Когда он наконец поставил меня на ноги, я снова прижалась к нему и обвила его шею руками.
– Извини меня за прошедшую ночь, Крэн. Я знаю, что вела себя дурно, но прости меня, я обещаю слушаться тебя отныне и во веки веков.
Крэн даже застонал.
– Мне не нужно твое послушание, дорогая, мне нужна твоя любовь. Если бы ты испытывала ко мне хоть сотую часть той любви, что испытываю я, я уже был бы доволен.
В эту ночь под воздействием джина я была покладистой и услужливой: мое тело с готовностью отвечало на каждую его прихоть. Крэн занимался любовью как одержимый. После того как он кончал, я прижималась к нему, и его огромный член снова начинал напрягаться, наливаться жаром, и он снова входил в меня. А я плыла на облаке, пропитанном джином, и мне казалось, что я нашла решение всех своих проблем.
Разбудила меня миссис Мур с подносом для завтрака. Я испытывала озноб, головную боль и неуверенность в себе.

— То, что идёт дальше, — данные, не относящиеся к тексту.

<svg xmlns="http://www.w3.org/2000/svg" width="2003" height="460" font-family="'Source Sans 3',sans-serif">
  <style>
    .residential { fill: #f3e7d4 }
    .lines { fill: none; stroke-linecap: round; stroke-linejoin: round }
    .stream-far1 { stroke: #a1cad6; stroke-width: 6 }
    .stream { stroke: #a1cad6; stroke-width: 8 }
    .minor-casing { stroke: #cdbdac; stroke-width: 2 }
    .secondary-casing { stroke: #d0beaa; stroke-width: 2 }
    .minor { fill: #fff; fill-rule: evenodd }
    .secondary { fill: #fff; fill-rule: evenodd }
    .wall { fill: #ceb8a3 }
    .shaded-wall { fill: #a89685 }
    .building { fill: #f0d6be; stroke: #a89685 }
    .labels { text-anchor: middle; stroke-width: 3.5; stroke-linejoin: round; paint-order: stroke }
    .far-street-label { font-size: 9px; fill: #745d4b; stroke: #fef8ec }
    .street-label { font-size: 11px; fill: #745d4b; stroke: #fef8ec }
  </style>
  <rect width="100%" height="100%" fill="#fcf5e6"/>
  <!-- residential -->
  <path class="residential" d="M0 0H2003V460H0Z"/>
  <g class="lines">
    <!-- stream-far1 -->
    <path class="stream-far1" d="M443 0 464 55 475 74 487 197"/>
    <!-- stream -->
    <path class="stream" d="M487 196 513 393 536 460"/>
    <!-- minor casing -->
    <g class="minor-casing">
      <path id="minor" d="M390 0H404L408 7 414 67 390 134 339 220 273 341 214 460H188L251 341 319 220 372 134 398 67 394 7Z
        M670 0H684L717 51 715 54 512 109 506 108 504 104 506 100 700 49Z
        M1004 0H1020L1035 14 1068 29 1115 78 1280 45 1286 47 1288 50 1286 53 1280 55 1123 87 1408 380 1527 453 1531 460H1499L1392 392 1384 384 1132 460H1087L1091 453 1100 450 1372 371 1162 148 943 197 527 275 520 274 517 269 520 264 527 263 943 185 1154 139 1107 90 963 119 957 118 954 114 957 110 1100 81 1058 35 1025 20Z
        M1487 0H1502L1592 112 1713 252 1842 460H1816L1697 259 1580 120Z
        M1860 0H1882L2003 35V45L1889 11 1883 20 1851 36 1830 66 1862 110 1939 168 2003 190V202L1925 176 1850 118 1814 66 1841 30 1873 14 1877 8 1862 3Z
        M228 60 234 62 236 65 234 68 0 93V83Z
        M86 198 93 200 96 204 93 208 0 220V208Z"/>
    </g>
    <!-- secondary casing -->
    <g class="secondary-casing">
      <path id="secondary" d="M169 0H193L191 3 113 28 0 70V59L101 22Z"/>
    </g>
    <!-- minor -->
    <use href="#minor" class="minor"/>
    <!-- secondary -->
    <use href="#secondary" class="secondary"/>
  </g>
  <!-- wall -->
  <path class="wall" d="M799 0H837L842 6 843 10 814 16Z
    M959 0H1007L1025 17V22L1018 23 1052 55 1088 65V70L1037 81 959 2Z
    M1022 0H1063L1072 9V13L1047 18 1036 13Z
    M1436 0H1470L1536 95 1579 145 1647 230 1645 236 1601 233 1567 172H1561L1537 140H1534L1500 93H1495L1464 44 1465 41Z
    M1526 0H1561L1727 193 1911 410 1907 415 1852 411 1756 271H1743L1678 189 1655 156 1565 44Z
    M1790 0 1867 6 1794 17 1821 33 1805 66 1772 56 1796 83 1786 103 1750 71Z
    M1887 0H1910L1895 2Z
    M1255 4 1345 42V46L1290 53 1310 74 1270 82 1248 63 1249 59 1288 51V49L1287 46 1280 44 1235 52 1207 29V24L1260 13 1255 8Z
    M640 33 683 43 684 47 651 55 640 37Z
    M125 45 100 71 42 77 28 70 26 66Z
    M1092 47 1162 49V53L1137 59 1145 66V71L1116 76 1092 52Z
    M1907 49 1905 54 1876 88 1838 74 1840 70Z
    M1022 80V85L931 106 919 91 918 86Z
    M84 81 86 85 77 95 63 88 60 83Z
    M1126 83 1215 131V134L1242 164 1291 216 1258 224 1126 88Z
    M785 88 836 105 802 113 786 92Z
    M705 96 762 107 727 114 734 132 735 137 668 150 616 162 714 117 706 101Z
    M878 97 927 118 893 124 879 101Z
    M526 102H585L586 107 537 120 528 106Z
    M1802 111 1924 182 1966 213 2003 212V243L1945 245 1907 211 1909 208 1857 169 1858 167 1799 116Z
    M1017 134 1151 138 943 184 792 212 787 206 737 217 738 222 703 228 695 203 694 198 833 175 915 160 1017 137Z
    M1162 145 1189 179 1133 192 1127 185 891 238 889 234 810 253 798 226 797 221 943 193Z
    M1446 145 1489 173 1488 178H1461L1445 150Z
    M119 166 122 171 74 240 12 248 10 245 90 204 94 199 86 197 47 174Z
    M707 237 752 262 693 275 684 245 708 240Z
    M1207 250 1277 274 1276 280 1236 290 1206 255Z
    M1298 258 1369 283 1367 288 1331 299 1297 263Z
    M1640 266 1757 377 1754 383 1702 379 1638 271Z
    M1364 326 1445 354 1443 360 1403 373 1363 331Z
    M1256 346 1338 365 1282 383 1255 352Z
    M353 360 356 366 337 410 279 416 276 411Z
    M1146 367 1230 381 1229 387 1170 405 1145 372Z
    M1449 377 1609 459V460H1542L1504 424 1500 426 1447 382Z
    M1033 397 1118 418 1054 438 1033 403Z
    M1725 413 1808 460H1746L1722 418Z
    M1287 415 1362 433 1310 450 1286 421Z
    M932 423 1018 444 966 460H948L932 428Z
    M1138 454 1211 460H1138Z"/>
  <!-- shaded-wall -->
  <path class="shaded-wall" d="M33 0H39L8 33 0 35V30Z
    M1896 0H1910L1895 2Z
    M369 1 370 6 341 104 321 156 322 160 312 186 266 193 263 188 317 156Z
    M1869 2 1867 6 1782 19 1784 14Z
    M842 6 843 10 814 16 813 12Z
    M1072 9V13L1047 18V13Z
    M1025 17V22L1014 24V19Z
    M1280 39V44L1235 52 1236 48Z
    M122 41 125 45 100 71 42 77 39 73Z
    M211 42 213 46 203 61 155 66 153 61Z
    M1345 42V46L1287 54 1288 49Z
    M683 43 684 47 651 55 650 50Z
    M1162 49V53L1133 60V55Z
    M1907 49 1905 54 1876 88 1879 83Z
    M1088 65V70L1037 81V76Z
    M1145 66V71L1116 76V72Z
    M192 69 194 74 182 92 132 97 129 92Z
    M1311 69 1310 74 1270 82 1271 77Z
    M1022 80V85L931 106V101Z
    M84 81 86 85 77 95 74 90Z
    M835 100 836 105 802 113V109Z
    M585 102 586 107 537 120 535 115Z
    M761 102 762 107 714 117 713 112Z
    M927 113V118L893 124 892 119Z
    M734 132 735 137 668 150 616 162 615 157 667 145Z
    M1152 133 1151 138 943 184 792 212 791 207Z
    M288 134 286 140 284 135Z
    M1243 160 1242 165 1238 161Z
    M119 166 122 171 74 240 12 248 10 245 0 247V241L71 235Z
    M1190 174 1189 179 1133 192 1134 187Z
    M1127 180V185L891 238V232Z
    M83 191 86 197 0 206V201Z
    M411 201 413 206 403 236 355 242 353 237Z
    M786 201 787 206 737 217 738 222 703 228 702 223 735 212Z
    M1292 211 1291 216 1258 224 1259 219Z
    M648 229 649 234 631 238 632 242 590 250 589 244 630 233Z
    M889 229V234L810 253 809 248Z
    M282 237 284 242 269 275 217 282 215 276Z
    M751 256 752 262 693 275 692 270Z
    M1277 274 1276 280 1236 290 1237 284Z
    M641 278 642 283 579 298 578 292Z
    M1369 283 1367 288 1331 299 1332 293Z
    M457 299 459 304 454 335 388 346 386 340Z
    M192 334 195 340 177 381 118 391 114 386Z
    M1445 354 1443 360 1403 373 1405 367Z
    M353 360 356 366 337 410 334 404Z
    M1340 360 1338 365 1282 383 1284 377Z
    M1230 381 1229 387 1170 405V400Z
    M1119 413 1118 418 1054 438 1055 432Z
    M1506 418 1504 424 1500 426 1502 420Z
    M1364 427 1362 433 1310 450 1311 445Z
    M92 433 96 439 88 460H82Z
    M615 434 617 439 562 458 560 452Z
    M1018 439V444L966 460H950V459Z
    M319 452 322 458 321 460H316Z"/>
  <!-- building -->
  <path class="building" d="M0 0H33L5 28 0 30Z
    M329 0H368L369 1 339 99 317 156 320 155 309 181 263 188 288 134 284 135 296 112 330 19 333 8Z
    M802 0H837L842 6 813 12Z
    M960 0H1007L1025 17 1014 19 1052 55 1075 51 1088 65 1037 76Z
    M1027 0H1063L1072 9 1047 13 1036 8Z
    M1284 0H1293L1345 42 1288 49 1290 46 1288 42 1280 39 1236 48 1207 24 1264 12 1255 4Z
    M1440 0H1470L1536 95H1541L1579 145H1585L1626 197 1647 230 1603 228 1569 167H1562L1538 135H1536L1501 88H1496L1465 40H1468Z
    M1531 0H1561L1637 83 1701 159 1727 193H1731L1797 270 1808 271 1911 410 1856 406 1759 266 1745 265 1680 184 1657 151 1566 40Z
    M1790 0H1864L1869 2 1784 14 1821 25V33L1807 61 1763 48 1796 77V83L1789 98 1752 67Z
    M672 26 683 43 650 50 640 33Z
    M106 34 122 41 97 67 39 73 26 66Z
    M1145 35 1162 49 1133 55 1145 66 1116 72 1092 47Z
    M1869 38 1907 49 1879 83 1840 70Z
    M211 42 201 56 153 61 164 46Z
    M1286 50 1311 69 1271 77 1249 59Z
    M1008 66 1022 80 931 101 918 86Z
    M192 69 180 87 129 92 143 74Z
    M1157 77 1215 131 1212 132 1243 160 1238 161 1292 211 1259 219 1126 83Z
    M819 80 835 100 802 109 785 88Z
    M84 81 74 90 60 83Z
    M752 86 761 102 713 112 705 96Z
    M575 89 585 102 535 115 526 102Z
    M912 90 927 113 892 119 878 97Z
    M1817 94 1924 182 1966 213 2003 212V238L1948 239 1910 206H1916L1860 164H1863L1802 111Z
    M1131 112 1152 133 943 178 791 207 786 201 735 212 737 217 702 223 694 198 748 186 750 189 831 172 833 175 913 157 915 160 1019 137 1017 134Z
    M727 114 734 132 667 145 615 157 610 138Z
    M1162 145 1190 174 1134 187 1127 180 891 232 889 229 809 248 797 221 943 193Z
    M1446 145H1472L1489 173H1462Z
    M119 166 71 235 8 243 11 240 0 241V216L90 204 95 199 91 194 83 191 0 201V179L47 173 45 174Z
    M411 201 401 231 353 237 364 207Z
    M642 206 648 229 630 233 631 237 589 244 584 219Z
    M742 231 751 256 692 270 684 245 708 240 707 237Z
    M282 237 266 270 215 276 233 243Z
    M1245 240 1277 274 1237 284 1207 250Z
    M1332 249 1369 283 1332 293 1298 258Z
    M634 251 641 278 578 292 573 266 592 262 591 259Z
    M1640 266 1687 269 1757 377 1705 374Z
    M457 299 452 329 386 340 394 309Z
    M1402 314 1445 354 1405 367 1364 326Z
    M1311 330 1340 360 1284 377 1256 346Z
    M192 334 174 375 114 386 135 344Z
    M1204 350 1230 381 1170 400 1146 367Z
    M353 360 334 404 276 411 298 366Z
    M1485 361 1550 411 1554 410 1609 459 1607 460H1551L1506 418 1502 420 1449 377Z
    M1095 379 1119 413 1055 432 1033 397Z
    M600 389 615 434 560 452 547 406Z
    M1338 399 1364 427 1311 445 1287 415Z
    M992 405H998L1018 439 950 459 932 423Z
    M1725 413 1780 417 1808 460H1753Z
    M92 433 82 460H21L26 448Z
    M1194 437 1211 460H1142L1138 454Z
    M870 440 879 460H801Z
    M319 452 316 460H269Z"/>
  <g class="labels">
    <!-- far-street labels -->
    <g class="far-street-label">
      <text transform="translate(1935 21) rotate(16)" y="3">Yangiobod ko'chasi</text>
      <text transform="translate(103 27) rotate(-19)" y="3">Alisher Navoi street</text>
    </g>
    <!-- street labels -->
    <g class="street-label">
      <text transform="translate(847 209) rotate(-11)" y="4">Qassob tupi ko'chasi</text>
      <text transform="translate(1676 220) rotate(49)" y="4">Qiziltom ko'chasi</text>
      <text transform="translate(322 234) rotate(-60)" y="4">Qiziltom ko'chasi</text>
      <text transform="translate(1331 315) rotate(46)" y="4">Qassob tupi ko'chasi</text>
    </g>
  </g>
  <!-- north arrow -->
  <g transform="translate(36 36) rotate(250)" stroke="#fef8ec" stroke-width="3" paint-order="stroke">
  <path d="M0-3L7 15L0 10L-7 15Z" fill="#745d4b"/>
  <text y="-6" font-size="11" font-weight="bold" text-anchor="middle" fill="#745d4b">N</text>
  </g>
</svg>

Прислуга, видимо, почувствовала мое состояние: она постояла возле меня несколько секунд и, ничего не говоря, вышла. Я кое-как поела – вкус еды казался мне ужасным, а все мои страхи и заботы, похоже, вернулись обратно. Поэтому когда в дверь вошел Крэн, прятавший что-то за спиной, я смогла выдавить лишь слабое подобие улыбки.
Бросив мне на постель синий кожаный футляр, он отступил в сторону и стал наблюдать с мальчишеским интересом. Я открыла коробку. С шелковой подушечки голубоватым светом блеснули бриллианты: браслет, серьги, ожерелье – они сияли чудесным, холодным огнем, словно пришельцы с далеких планет остывающих звезд. От восторга у меня перехватило дыхание, и я смогла только с благодарностью протянуть руки к Крэну. Когда мы оба немного успокоились, он взял из футляра ожерелье и застегнул его на моей шее.

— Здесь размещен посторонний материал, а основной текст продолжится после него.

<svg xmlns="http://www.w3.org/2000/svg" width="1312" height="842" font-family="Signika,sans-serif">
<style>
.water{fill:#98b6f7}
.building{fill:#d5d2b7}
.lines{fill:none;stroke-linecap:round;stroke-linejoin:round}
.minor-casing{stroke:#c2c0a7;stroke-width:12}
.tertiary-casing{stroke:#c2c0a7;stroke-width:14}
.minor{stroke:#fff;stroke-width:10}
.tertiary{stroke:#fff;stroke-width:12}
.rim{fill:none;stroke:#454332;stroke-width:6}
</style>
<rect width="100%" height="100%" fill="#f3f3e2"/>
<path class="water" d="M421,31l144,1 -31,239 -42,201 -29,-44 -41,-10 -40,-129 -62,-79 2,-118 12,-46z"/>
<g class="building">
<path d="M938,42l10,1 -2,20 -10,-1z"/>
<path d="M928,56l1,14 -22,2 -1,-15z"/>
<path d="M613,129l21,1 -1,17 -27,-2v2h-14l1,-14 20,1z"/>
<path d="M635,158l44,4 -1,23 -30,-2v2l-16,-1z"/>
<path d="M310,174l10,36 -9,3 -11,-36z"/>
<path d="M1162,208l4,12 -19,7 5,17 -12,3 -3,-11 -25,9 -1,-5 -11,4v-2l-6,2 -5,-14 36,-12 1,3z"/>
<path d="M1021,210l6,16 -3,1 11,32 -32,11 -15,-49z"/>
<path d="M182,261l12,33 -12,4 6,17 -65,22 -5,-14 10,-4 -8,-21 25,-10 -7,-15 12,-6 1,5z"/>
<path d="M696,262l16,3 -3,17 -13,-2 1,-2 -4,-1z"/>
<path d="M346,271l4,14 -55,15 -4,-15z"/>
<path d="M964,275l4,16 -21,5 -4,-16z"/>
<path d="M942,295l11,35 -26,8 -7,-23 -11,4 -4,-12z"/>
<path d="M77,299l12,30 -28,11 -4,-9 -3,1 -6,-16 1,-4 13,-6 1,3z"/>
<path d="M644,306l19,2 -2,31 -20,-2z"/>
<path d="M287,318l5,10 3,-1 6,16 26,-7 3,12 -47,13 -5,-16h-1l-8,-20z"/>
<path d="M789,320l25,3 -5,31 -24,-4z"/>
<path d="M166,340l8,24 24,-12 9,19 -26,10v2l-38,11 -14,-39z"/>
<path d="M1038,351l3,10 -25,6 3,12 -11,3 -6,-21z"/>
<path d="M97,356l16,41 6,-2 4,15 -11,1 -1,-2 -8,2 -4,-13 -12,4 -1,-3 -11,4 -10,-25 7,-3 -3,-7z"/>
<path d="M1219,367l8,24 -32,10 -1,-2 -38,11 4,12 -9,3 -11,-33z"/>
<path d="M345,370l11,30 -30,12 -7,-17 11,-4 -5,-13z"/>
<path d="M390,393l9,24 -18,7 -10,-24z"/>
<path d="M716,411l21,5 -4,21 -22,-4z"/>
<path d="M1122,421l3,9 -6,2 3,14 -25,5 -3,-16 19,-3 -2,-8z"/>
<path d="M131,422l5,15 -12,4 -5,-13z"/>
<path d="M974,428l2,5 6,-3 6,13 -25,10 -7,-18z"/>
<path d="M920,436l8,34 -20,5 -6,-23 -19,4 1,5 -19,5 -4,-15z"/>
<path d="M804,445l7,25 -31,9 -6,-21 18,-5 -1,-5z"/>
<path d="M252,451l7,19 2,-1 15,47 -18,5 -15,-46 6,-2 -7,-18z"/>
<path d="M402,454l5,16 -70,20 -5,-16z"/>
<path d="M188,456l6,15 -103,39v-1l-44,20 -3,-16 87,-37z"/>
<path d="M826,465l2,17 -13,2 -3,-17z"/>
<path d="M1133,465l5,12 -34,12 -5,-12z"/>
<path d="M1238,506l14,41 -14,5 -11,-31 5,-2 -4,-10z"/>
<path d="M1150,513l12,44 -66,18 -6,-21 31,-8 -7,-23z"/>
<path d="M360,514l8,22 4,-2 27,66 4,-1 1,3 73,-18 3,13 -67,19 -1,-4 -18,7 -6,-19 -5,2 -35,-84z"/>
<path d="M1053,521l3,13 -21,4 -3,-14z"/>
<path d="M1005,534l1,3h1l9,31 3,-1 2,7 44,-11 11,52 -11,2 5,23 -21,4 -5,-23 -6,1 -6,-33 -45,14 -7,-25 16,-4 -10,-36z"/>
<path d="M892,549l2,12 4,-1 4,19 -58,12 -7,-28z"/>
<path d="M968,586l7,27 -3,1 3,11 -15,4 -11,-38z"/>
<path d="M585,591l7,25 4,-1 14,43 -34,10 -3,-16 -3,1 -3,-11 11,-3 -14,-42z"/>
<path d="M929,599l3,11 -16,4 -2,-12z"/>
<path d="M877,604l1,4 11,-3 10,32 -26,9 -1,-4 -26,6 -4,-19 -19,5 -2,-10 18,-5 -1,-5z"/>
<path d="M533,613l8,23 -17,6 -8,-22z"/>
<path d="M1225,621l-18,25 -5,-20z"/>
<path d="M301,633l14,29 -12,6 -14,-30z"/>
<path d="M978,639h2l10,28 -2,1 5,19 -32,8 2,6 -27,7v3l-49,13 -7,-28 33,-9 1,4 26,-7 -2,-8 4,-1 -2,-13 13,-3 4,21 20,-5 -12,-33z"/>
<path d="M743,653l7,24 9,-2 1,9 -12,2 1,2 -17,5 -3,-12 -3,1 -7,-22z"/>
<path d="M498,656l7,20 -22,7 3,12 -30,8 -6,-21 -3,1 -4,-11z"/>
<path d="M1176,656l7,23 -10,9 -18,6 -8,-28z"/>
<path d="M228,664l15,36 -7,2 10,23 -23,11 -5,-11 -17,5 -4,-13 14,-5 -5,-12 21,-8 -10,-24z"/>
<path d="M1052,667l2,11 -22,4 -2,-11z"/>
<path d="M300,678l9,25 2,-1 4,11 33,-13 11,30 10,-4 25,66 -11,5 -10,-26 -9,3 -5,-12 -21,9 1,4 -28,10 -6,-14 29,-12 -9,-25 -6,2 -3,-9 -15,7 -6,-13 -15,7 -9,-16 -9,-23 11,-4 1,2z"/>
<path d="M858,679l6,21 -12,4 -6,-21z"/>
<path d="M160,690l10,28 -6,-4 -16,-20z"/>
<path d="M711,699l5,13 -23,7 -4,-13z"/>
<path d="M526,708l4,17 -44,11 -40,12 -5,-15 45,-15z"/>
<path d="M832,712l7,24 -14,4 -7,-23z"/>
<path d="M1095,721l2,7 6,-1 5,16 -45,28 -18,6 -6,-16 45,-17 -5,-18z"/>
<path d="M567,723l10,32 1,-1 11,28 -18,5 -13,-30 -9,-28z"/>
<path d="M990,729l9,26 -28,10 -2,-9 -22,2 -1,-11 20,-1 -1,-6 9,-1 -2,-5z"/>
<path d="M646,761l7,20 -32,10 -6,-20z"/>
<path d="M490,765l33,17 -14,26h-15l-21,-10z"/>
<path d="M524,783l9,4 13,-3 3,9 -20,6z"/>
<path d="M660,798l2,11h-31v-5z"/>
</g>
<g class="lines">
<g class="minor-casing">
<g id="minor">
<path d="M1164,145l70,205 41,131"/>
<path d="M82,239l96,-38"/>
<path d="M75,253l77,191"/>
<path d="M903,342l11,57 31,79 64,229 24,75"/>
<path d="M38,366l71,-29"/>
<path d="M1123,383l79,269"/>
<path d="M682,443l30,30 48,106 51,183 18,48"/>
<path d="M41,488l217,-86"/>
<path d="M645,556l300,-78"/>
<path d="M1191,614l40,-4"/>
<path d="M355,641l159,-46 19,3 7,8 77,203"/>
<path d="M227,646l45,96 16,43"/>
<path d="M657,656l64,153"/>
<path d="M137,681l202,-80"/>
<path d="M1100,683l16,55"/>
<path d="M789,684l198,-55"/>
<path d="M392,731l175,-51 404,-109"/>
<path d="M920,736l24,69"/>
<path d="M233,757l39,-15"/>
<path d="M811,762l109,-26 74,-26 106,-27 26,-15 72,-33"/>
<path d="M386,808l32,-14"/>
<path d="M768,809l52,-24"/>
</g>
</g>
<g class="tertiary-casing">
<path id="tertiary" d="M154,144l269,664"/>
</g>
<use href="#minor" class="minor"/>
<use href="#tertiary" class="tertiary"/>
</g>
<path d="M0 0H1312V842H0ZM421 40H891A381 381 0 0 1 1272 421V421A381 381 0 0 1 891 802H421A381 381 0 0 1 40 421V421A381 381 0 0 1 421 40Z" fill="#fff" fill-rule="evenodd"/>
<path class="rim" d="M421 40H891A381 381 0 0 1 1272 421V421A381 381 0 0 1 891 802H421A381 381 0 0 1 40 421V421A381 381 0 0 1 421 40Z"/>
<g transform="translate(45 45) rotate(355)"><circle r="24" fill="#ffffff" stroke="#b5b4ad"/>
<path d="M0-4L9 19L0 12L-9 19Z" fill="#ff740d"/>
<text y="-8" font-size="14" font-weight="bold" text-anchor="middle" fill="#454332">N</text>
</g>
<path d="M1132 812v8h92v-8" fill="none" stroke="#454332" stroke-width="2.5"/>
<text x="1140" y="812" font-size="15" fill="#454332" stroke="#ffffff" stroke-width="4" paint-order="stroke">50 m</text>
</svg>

– Все это, – сказал он, – застывшие слезы, которые я заставил тебя пролить. Я дарю их тебе в знак того, что с этого дня между нами не будет слез – отныне и вовеки. – Крэн осторожно прикоснулся к драгоценным камням. – Это единственные слезы, которые я согласен видеть, особенно когда речь идет о такой прекрасной женщине, как ты.
Крэн был замечательным человеком во многих отношениях. Может быть, для женщин даже хорошо, что таких, как он, немного.

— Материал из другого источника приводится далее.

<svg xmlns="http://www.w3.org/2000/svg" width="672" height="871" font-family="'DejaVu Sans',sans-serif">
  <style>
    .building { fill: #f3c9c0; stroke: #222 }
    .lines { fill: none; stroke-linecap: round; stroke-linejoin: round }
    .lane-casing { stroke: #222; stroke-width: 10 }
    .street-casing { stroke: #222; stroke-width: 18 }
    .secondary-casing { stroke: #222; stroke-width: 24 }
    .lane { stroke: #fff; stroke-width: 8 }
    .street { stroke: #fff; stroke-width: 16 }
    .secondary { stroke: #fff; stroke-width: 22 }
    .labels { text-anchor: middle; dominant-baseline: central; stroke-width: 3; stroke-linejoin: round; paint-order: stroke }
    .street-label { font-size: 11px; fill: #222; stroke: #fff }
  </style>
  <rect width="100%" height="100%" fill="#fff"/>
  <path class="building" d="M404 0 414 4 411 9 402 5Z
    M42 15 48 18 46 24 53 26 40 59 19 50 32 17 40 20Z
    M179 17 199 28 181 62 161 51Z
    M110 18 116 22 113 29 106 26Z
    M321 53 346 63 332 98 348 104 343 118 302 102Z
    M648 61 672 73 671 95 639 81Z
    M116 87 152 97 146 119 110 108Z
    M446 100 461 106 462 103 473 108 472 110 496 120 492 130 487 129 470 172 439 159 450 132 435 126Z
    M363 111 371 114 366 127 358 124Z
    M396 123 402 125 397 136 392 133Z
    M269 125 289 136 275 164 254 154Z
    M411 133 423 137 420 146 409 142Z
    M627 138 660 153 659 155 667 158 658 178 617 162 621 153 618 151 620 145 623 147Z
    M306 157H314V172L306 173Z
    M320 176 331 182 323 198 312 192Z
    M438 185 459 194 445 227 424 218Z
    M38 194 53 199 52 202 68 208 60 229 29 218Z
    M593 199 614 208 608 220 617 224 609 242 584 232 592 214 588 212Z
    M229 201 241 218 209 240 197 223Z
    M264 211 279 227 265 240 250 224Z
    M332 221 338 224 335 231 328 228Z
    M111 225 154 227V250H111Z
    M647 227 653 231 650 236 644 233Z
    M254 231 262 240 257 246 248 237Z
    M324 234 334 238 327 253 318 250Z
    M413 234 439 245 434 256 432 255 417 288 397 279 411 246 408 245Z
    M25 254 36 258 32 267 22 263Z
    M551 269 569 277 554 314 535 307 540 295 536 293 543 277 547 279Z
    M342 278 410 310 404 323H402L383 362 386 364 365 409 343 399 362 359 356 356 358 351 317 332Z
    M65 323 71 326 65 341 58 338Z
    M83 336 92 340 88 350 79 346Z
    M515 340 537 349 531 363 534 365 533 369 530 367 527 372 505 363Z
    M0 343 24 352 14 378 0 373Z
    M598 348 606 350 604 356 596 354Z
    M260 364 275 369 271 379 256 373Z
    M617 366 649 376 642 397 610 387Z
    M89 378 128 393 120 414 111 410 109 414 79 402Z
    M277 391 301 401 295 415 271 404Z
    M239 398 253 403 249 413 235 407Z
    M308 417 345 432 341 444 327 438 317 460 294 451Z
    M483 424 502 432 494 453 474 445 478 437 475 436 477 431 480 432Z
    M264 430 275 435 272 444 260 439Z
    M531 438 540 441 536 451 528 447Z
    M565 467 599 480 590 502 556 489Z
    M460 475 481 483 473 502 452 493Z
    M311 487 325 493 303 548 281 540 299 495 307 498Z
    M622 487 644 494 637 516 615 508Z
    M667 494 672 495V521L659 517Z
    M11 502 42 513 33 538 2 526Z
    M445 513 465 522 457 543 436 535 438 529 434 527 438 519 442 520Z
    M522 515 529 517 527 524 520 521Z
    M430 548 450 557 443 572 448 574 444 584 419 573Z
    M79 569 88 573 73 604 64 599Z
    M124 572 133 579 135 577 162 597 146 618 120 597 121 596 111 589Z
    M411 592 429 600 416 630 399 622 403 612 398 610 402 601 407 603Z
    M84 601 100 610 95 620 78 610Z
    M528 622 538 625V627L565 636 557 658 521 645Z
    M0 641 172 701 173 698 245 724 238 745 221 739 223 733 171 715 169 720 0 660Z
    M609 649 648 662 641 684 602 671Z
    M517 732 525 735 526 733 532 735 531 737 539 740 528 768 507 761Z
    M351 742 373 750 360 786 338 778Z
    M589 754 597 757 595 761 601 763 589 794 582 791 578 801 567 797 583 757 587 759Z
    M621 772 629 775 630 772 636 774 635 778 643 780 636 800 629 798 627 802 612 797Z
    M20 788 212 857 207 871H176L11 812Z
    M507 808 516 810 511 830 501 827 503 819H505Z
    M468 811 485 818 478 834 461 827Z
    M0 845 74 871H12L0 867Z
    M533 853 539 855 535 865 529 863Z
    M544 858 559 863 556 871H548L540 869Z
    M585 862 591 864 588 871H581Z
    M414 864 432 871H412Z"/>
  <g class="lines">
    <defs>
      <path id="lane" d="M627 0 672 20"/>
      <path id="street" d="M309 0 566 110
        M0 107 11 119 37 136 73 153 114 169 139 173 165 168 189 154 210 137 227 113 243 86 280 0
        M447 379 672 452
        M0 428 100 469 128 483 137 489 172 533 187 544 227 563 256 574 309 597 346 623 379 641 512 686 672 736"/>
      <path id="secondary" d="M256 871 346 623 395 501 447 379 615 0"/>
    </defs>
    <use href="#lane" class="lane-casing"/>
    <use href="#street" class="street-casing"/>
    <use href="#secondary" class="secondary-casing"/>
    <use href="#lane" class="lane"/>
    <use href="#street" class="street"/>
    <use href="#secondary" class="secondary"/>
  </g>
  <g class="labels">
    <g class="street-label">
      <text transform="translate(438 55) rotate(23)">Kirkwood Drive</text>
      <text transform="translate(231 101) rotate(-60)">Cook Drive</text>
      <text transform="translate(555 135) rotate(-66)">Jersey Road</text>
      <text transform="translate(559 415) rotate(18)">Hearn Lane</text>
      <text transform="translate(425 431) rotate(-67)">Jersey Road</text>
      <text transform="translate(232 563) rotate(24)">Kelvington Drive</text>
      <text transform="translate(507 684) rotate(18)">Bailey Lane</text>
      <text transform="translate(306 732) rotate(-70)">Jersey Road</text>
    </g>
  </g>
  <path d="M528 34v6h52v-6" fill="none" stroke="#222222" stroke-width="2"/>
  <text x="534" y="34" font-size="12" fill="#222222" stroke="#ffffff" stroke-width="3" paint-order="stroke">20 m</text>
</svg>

На протяжении нескольких следующих дней он почти не отходил от меня. Мы были в театре, в Гарденс, на скачках, на вечеринках, а по ночам я отдавалась ему – если не страстно, то по крайней мере с готовностью. Наконец однажды ночью, когда я, уставшая после тяжелого дня, оказалась в его объятиях, я неожиданно почувствовала острое возбуждение. Его голова была склонена – он поочередно целовал и брал в рот мои груди. И тут я резко повернулась и сильно укусила его в шею, одновременно с этим царапая и раздирая его спину ногтями. Мне вдруг надоело быть пассивным инструментом удовлетворения его желаний, мне захотелось сделать с его телом то, что раньше он делал с моим. Реакция Крэна была немедленной и страстной, и мы кончили бешено и одновременно. Когда он откинулся, до меня вдруг дошло, что я наделала. Я чувствовала кровь, текущую из его плеча, и, замерев от страха, ждала того, что, как мне казалось, должно было последовать. Крэн, зарывшись лицом в подушки, трясся всем телом, и я не знала, что делать. Только чуть позже я поняла, от чего он трясся: от смеха! Вне себя от удивления, я протянула руку и дотронулась до него.